Adamsberg returned at about midday and suggested going out for lunch. This didn’t happen often.

‘Well, it’s not looking at all good for our Byzantine expert,’ Danglard said. ‘He was wrong about the inheritance, or else he was lying. There’s no written will. So it all goes to the husband. There are some shares, some forest land, and four houses in Paris, besides the one he lives in. He doesn’t have any capital, just his professor’s salary and royalties from his books. So if the wife was thinking of divorcing him, all that property would go to someone else.’

‘Yes, that’s right, she was, Danglard. I met the lover. He’s the guy in the photo, all right. It’s true that he’s built like Tarzan, but he doesn’t have an awful lot upstairs. He’s a herbivore, what’s more, and proud of it.’

‘Vegetarian, I suppose you mean,’ suggested Danglard.

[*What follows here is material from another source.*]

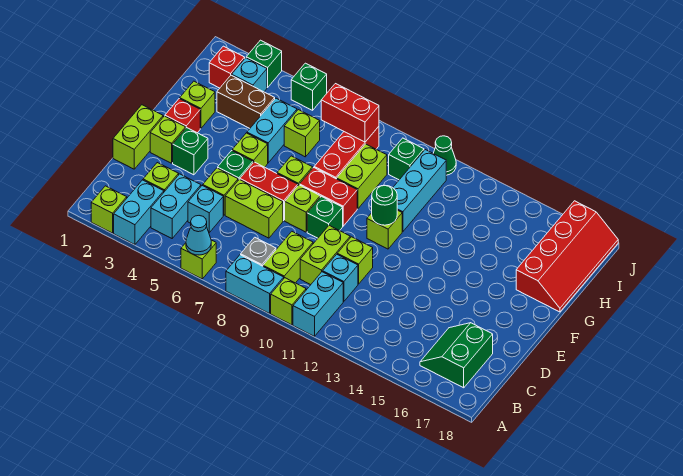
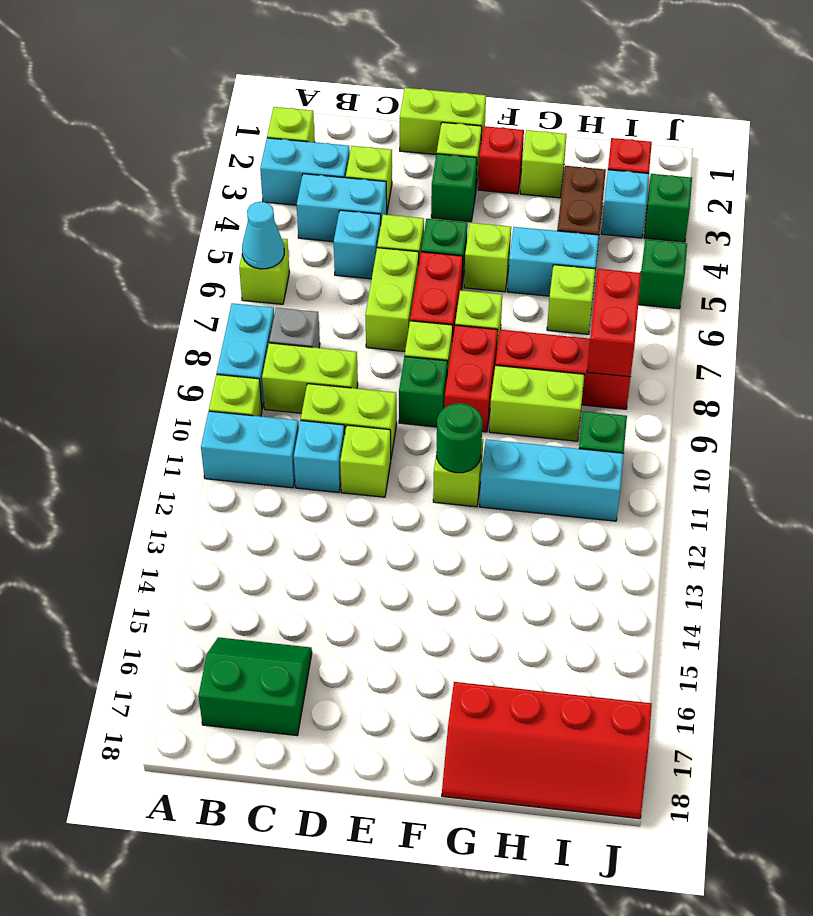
green cone J11 level 1 -> none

‘All right, yes, vegetarian. He runs an advertising agency with his brother, he’s a vegetarian too. They were working together last night until two in the morning, round at the brother’s. The brother confirms it. So the lover’s in the clear – unless of course the brother’s lying. But the lover does seem very upset at Delphine’s death. He was pressing her to divorce, not that Le Nermord bothered
him
, but to rescue Delphine from what he called her husband’s tyranny. Apparently Augustin-Louis was still getting her to work for him, typing and proof-reading his manuscripts, and filing his notes, and she didn’t dare say no. She claimed that she didn’t mind, because “it gave her brain a bit of exercise,” but the lover thinks it wasn’t really what she wanted, and that she was scared stiff of her husband. But Delphine had practically decided to ask for a divorce. At least, she wanted to discuss it with Augustin-Louis. We don’t know whether she did or not. Well, it’s clear enough that the two men hate each other. The lover would like to see Le Nermord come a cropper.’

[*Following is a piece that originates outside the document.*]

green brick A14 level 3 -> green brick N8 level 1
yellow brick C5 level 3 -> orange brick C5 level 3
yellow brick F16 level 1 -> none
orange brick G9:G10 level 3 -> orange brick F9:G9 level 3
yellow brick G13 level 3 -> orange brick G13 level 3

‘It could all be true, though,’ said Danglard.

‘Yes, I agree.’

‘Le Nermord hasn’t got an alibi for any of the nights of the murders. If he wanted to get rid of his wife before she tried to break free, he might have seized the opportunity given him by the chalk circle man. He’s not brave, he told us that. Not the type to take a risk. So in order to incriminate the madman, he murders two people at random to make it look like a serial killer, then he kills his wife. All sorted. The cops go after the circle man, and he gets his wife’s money.’

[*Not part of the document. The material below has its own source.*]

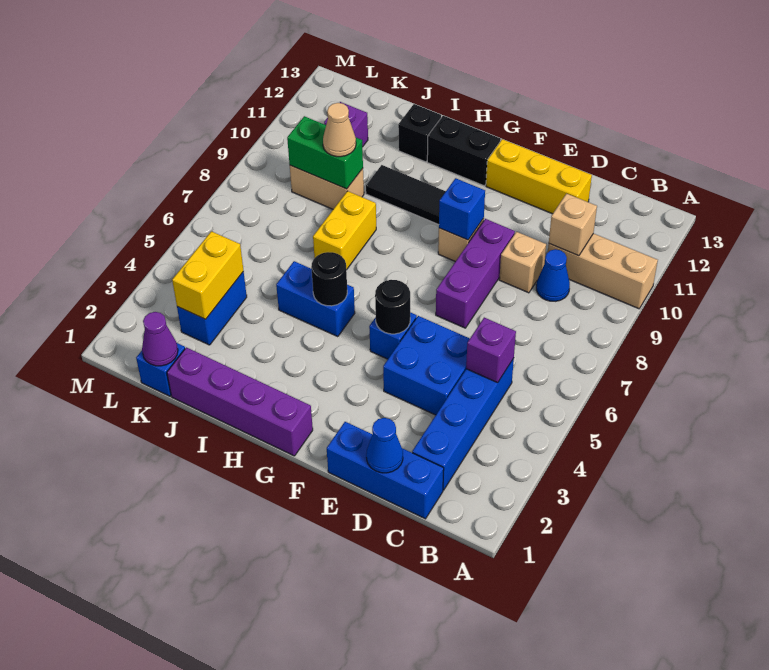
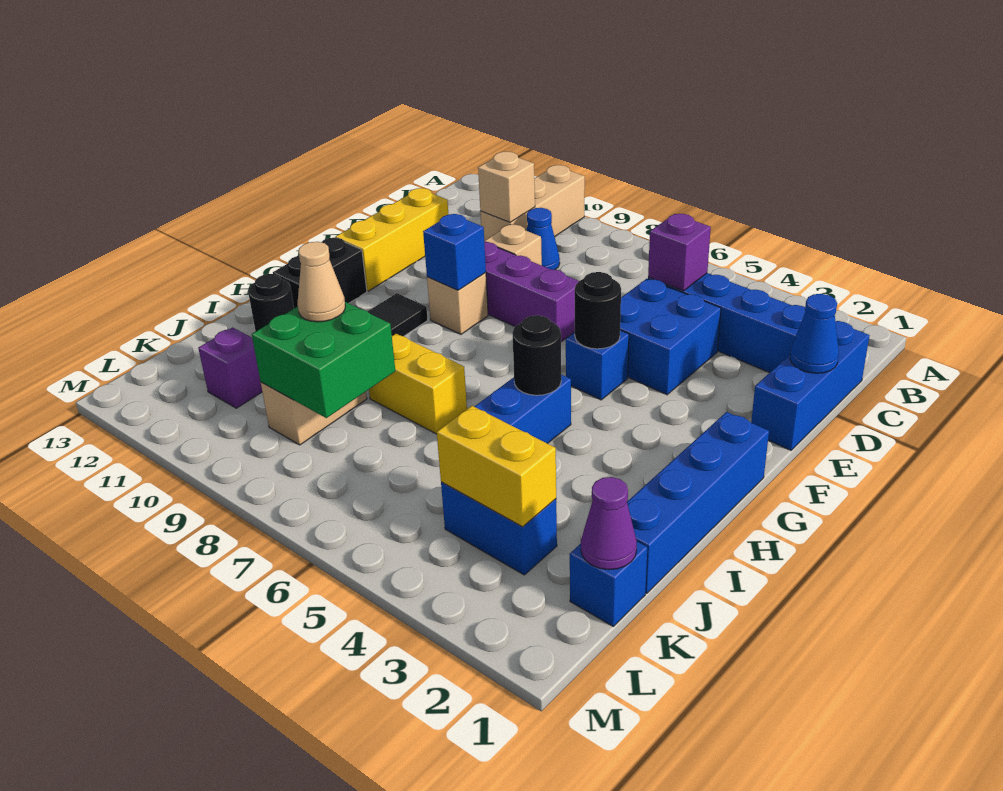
purple brick G1:J1 level 1 -> blue brick G1:J1 level 1
black brick I12 level 1 -> black round brick I12 level 1
green brick J9:K9 level 2 -> green brick J8:K9 level 2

‘It looks a bit obvious, though, doesn’t it? Does he take the police for idiots?’

‘For one thing, there are as many idiots in the police as anywhere else. And for another, someone of limited intelligence might come up with an idea like that. I agree, he doesn’t look like someone of limited intelligence. But clever people can sometimes act stupid. It happens. Especially when the passions are involved. What about Delphine Le Nermord, though? What was she doing out at night?’

‘The lover says she was supposed to be home all evening. When he got in, late, he was surprised not to find her there. He thought perhaps she had gone for cigarettes to a late-night tobacconist in the rue Bertholet, because she often nipped out like that. Then, later, he thought perhaps her husband had called her over to do something for him, yet again. But he didn’t dare phone Le Nermord, so he went to bed. I woke him up when I went round there this morning.’

‘Le Nermord could have found the circle at about midnight. He could have telephoned his wife, and then cut her throat there. I think Le Nermord’s looking very bad. What do you think?’

Adamsberg was scattering breadcrumbs round his plate. Danglard, who was a careful eater, found this irritating.

‘What do I think?’ said Adamsberg, raising his head. ‘I’m thinking about the chalk circle man. You should be starting to guess that by now, Danglard.’